WRITTEN PROBLEM: Repeat each line of the data below exactly, without changing anything.

[Dataset items]
START

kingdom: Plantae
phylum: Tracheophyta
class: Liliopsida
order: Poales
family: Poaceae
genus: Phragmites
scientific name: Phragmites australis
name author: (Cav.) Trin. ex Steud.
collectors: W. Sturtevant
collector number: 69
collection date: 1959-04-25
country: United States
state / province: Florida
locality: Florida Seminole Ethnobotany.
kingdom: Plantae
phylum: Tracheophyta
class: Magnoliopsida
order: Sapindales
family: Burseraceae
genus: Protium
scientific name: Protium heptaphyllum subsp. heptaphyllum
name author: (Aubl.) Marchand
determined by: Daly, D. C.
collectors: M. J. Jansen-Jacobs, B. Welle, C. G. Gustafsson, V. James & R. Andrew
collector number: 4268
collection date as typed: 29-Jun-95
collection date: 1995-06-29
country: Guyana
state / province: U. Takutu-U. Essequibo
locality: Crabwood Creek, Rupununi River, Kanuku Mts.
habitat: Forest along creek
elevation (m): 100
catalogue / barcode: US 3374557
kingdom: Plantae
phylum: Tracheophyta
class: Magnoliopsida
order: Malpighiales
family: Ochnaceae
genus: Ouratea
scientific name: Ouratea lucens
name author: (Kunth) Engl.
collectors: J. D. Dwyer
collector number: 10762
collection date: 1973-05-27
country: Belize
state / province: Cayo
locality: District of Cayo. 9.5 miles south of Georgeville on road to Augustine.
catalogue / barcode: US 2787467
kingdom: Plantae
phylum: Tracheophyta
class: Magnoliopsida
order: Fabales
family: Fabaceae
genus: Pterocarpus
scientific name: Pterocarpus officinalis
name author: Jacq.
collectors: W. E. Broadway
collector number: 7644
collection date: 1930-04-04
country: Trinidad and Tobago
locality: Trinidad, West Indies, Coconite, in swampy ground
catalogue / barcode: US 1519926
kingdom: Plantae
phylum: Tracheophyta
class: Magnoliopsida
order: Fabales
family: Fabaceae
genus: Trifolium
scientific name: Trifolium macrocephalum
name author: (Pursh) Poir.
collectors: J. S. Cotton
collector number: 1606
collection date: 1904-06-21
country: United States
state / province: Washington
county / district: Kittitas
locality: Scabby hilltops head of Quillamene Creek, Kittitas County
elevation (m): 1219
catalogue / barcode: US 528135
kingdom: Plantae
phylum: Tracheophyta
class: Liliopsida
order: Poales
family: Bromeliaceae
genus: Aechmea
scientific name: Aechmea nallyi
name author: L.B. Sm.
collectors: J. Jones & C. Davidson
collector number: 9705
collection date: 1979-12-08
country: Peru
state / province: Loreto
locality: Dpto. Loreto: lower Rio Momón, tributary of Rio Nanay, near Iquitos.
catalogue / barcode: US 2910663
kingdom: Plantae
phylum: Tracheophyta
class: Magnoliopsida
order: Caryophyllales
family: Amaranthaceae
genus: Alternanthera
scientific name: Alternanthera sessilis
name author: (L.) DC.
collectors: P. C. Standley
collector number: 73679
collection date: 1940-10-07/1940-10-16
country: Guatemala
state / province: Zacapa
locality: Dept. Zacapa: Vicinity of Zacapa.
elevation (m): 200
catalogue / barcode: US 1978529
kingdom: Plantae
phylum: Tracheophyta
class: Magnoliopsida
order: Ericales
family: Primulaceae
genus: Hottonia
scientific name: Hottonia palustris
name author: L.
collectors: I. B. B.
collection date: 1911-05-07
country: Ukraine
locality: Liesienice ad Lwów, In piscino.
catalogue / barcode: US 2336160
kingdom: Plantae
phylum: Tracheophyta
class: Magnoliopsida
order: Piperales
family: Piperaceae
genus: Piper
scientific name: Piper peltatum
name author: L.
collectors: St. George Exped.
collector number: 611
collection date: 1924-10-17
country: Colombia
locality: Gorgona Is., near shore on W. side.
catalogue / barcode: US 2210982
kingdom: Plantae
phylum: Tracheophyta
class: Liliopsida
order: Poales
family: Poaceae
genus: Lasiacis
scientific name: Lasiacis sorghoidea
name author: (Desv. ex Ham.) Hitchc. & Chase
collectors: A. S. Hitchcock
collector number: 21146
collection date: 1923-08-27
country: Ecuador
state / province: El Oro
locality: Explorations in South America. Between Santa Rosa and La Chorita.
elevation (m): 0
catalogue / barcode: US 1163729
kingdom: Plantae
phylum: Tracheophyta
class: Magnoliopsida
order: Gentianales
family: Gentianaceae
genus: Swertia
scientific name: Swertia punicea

END

SOLUTION FOR THIS EXERCISE:
kingdom: Plantae
phylum: Tracheophyta
class: Liliopsida
order: Poales
family: Poaceae
genus: Phragmites
scientific name: Phragmites australis
name author: (Cav.) Trin. ex Steud.
collectors: W. Sturtevant
collector number: 69
collection date: 1959-04-25
country: United States
state / province: Florida
locality: Florida Seminole Ethnobotany.
kingdom: Plantae
phylum: Tracheophyta
class: Magnoliopsida
order: Sapindales
family: Burseraceae
genus: Protium
scientific name: Protium heptaphyllum subsp. heptaphyllum
name author: (Aubl.) Marchand
determined by: Daly, D. C.
collectors: M. J. Jansen-Jacobs, B. Welle, C. G. Gustafsson, V. James & R. Andrew
collector number: 4268
collection date as typed: 29-Jun-95
collection date: 1995-06-29
country: Guyana
state / province: U. Takutu-U. Essequibo
locality: Crabwood Creek, Rupununi River, Kanuku Mts.
habitat: Forest along creek
elevation (m): 100
catalogue / barcode: US 3374557
kingdom: Plantae
phylum: Tracheophyta
class: Magnoliopsida
order: Malpighiales
family: Ochnaceae
genus: Ouratea
scientific name: Ouratea lucens
name author: (Kunth) Engl.
collectors: J. D. Dwyer
collector number: 10762
collection date: 1973-05-27
country: Belize
state / province: Cayo
locality: District of Cayo. 9.5 miles south of Georgeville on road to Augustine.
catalogue / barcode: US 2787467
kingdom: Plantae
phylum: Tracheophyta
class: Magnoliopsida
order: Fabales
family: Fabaceae
genus: Pterocarpus
scientific name: Pterocarpus officinalis
name author: Jacq.
collectors: W. E. Broadway
collector number: 7644
collection date: 1930-04-04
country: Trinidad and Tobago
locality: Trinidad, West Indies, Coconite, in swampy ground
catalogue / barcode: US 1519926
kingdom: Plantae
phylum: Tracheophyta
class: Magnoliopsida
order: Fabales
family: Fabaceae
genus: Trifolium
scientific name: Trifolium macrocephalum
name author: (Pursh) Poir.
collectors: J. S. Cotton
collector number: 1606
collection date: 1904-06-21
country: United States
state / province: Washington
county / district: Kittitas
locality: Scabby hilltops head of Quillamene Creek, Kittitas County
elevation (m): 1219
catalogue / barcode: US 528135
kingdom: Plantae
phylum: Tracheophyta
class: Liliopsida
order: Poales
family: Bromeliaceae
genus: Aechmea
scientific name: Aechmea nallyi
name author: L.B. Sm.
collectors: J. Jones & C. Davidson
collector number: 9705
collection date: 1979-12-08
country: Peru
state / province: Loreto
locality: Dpto. Loreto: lower Rio Momón, tributary of Rio Nanay, near Iquitos.
catalogue / barcode: US 2910663
kingdom: Plantae
phylum: Tracheophyta
class: Magnoliopsida
order: Caryophyllales
family: Amaranthaceae
genus: Alternanthera
scientific name: Alternanthera sessilis
name author: (L.) DC.
collectors: P. C. Standley
collector number: 73679
collection date: 1940-10-07/1940-10-16
country: Guatemala
state / province: Zacapa
locality: Dept. Zacapa: Vicinity of Zacapa.
elevation (m): 200
catalogue / barcode: US 1978529
kingdom: Plantae
phylum: Tracheophyta
class: Magnoliopsida
order: Ericales
family: Primulaceae
genus: Hottonia
scientific name: Hottonia palustris
name author: L.
collectors: I. B. B.
collection date: 1911-05-07
country: Ukraine
locality: Liesienice ad Lwów, In piscino.
catalogue / barcode: US 2336160
kingdom: Plantae
phylum: Tracheophyta
class: Magnoliopsida
order: Piperales
family: Piperaceae
genus: Piper
scientific name: Piper peltatum
name author: L.
collectors: St. George Exped.
collector number: 611
collection date: 1924-10-17
country: Colombia
locality: Gorgona Is., near shore on W. side.
catalogue / barcode: US 2210982
kingdom: Plantae
phylum: Tracheophyta
class: Liliopsida
order: Poales
family: Poaceae
genus: Lasiacis
scientific name: Lasiacis sorghoidea
name author: (Desv. ex Ham.) Hitchc. & Chase
collectors: A. S. Hitchcock
collector number: 21146
collection date: 1923-08-27
country: Ecuador
state / province: El Oro
locality: Explorations in South America. Between Santa Rosa and La Chorita.
elevation (m): 0
catalogue / barcode: US 1163729
kingdom: Plantae
phylum: Tracheophyta
class: Magnoliopsida
order: Gentianales
family: Gentianaceae
genus: Swertia
scientific name: Swertia punicea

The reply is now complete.